Safety Distance: Move Slow and Don’t Break Things

Safety Distance: Move Slow and Don’t Break Things

James Giammona, Brad Neuberg

Problem

  • Provide prior for RL agents so that agents avoid dangerous parts of the environment that they’ve never seen before
  • Zero shot generalization at test time beyond dangerous things agent has seen at training time

Proposed Solution

  • Add heuristic term to reward function that is only needed at test time (i.e. we don’t need to retrain a system to work with it).
  • This heuristic encodes the intuition that rapidly changing values in the environment could be dangerous (ex: fast moving cars, sharp changes in temperature, a rapid change in altitude such as a pit, etc.)
  • Basically, large changes in the first derivative of state attributes probably indicate safety issues.

  • Inspired by Deep Mind’s recent work in creating toy gridworlds encapsulating concrete problems in AI safety (“on-off switch”, “distributional shift”, “unexpected side effects”, etc.), we extended one of their gridworlds that has lava in a single location during training time, while this lava is in different locations at test time.
  • At test time, we calculate our “safety distance”, which should have a high value when the agent is far away from areas of rapid change and a low value when near these areas.
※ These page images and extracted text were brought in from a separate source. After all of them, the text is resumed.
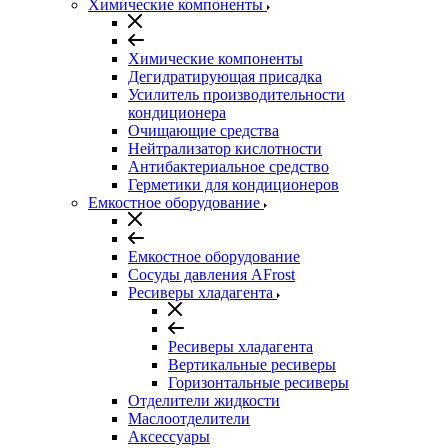
Химические компоненты
Химические компоненты
Дегидратирующая присадка
Усилитель производительности
кондиционера
Очищающие средства
Нейтрализатор кислотности
Антибактериальное средство
Герметики для кондиционеров
Емкостное оборудование
Емкостное оборудование
Сосуды давления AFrost
Ресиверы хладагента
Ресиверы хладагента
Вертикальные ресиверы
Горизонтальные ресиверы
Отделители жидкости
Маслоотделители
Аксессуары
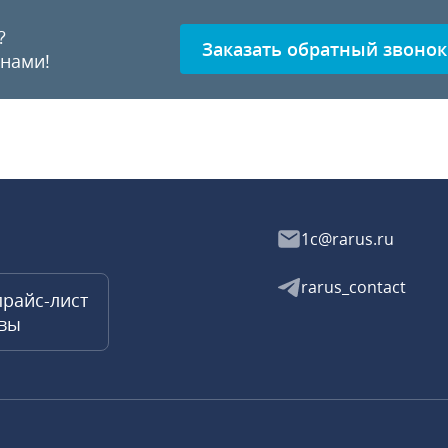
?
Заказать обратный звонок
 нами!
1c@rarus.ru
rarus_contact
прайс-лист
квы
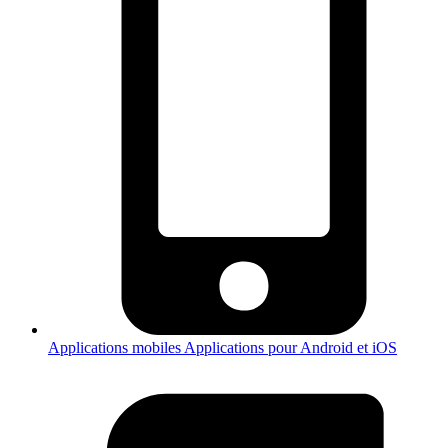
Applications mobiles
Applications pour Android et iOS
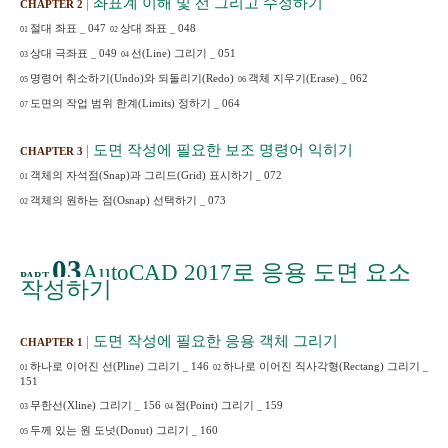
|
좌표계 이해 및 선 그리고 수정하기
CHAPTER 2
절대 좌표
_
047
상대 좌표
_
048
01
02
상대 극좌표
_
049
선
(Line)
그리기
_
051
03
04
명령어 취소하기
(Undo)
와 되돌리기
(Redo)
객체 지우기
(Erase)
_
062
05
06
도면의 작업 범위 한계
(Limits)
정하기
_
064
07
|
도면 작성에 필요한 보조 명령어 익히기
CHAPTER 3
객체의 자석점
(Snap)
과 그리드
(Grid)
표시하기
_
072
01
객체의 원하는 점
(Osnap)
선택하기
_
073
02
03
AutoCAD 2017
로 응용 도면 요소
PART
작성하기
|
도면 작성에 필요한 응용 객체 그리기
CHAPTER 1
하나로 이어진 선
(Pline)
그리기
_
146
하나로 이어진 직사각형
(Rectang)
그리기
_
01
02
151
무한선
(Xline)
그리기
_
156
점
(Point)
그리기
_
159
03
04
두께 있는 원 도넛
(Donut)
그리기
_
160
05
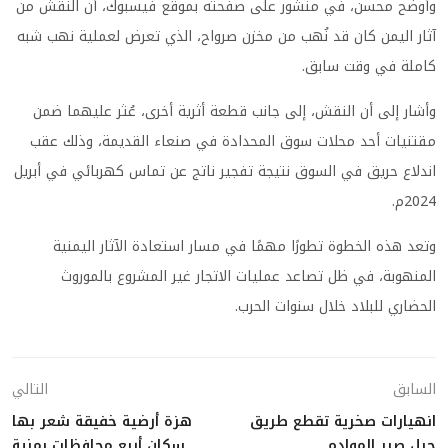
وأوضح محسن، في منشور على صفحته بموقع فيسبوك، أن النقش من
آثار اليمن كان قد نُهب من مخزن صرواح، الذي تعرض لعملية نهب شبه
كاملة في وقت سابق.
وأشار إلى أن النقش، إلى جانب قطعة أثرية أخرى، عُثر عليهما ضمن
مقتنيات أحد محلات سوق المحدادة في صنعاء القديمة، وذلك عقب
اندلاع حريق في السوق نتيجة تفجير ناتج عن تماس كهربائي في أبريل
2024م.
وتعد هذه الخطوة تطورًا مهمًا في مسار استعادة الآثار اليمنية
المنهوبة، في ظل تصاعد عمليات الاتجار غير المشروع بالموروث
الحضاري للبلاد خلال سنوات الحرب.
السابق
التالي
انهيارات صخرية تقطع طريق
هزة أرضية خفيقة شعر بها
جبل صبر الموادم
سكان أربع محافظات يمنية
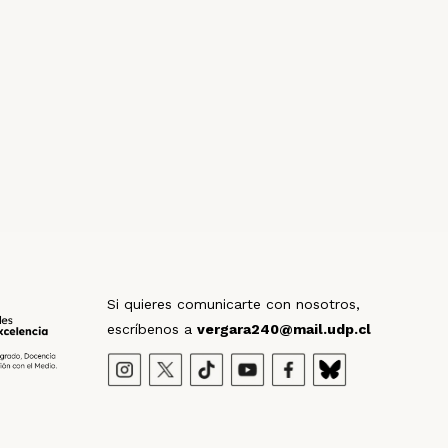
Fact-Checking
¿Sería la primera Constitución en
hablar de cambio climático? | FALSO,
PERO…
Si quieres comunicarte con nosotros,
Por
Ariadna Rodríguez y Rocío Romero
escríbenos a
vergara240@mail.udp.cl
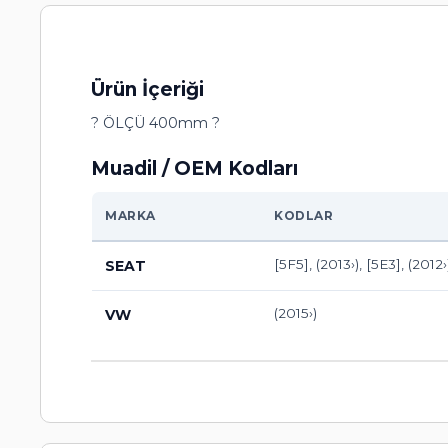
Ürün İçeriği
? ÖLÇÜ 400mm ?
Muadil / OEM Kodları
MARKA
KODLAR
[5F5], (2013›), [5E3], (2012
SEAT
(2015›)
VW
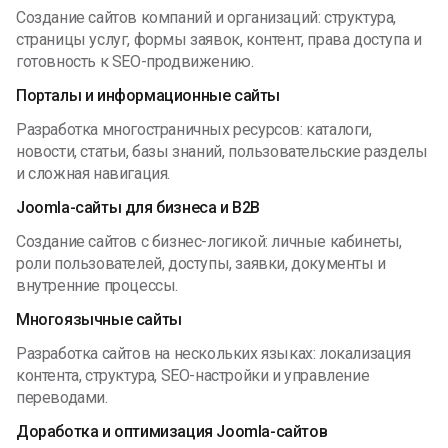
Создание сайтов компаний и организаций: структура,
страницы услуг, формы заявок, контент, права доступа и
готовность к SEO-продвижению.
Порталы и информационные сайты
Разработка многостраничных ресурсов: каталоги,
новости, статьи, базы знаний, пользовательские разделы
и сложная навигация.
Joomla-сайты для бизнеса и B2B
Создание сайтов с бизнес-логикой: личные кабинеты,
роли пользователей, доступы, заявки, документы и
внутренние процессы.
Многоязычные сайты
Разработка сайтов на нескольких языках: локализация
контента, структура, SEO-настройки и управление
переводами.
Доработка и оптимизация Joomla-сайтов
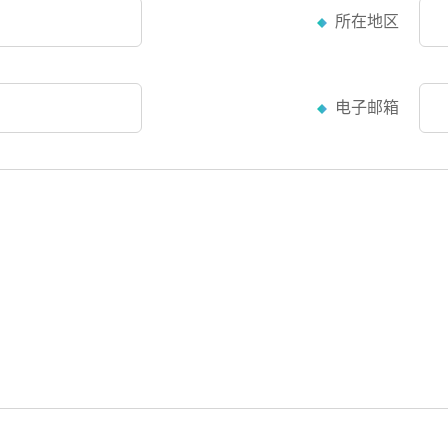
所在地区
电子邮箱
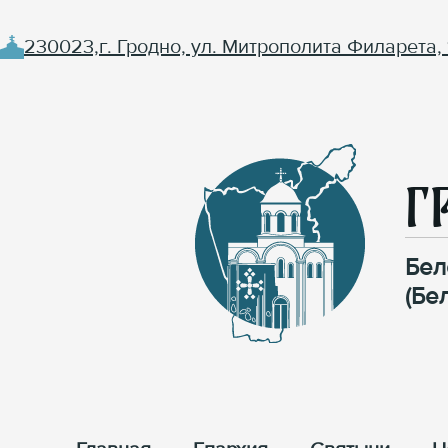
230023,г. Гродно, ул. Митрополита Филарета, 
Г
Бел
(Бе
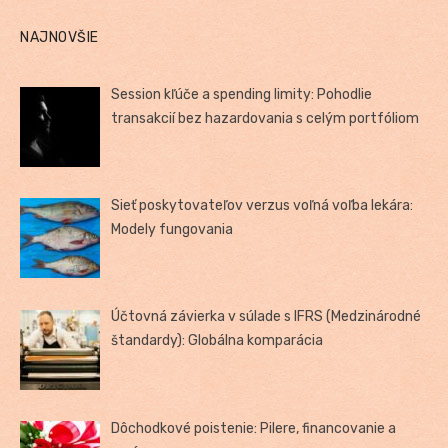
NAJNOVŠIE
Session kľúče a spending limity: Pohodlie
transakcií bez hazardovania s celým portfóliom
Sieť poskytovateľov verzus voľná voľba lekára:
Modely fungovania
Účtovná závierka v súlade s IFRS (Medzinárodné
štandardy): Globálna komparácia
Dôchodkové poistenie: Pilere, financovanie a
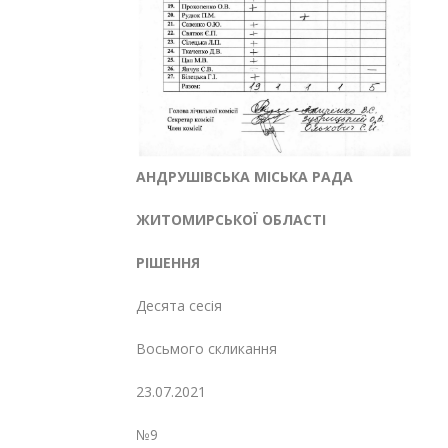
АНДРУШІВСЬКА МІСЬКА РАДА
ЖИТОМИРСЬКОЇ ОБЛАСТІ
РІШЕННЯ
Десята сесія
Восьмого скликання
23.07.2021
№9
This “safety distance” then augments the standard reward.
  • We did not have time to tie in an RL algorithm to then decide on what action to take with this modified reward, so simply implemented a random walk for now along with displaying the calculated safety distance.

Future Work

  • Actually tie in RL algorithms and see how this improves the number of times of death (i.e. agent terminates in a way that is irrevocable)
  • Rather than hard code a heuristic like we have done on the test-time reward value, can we use a function approximator like a deep net to emit this “safety distance” so it can be a learned value?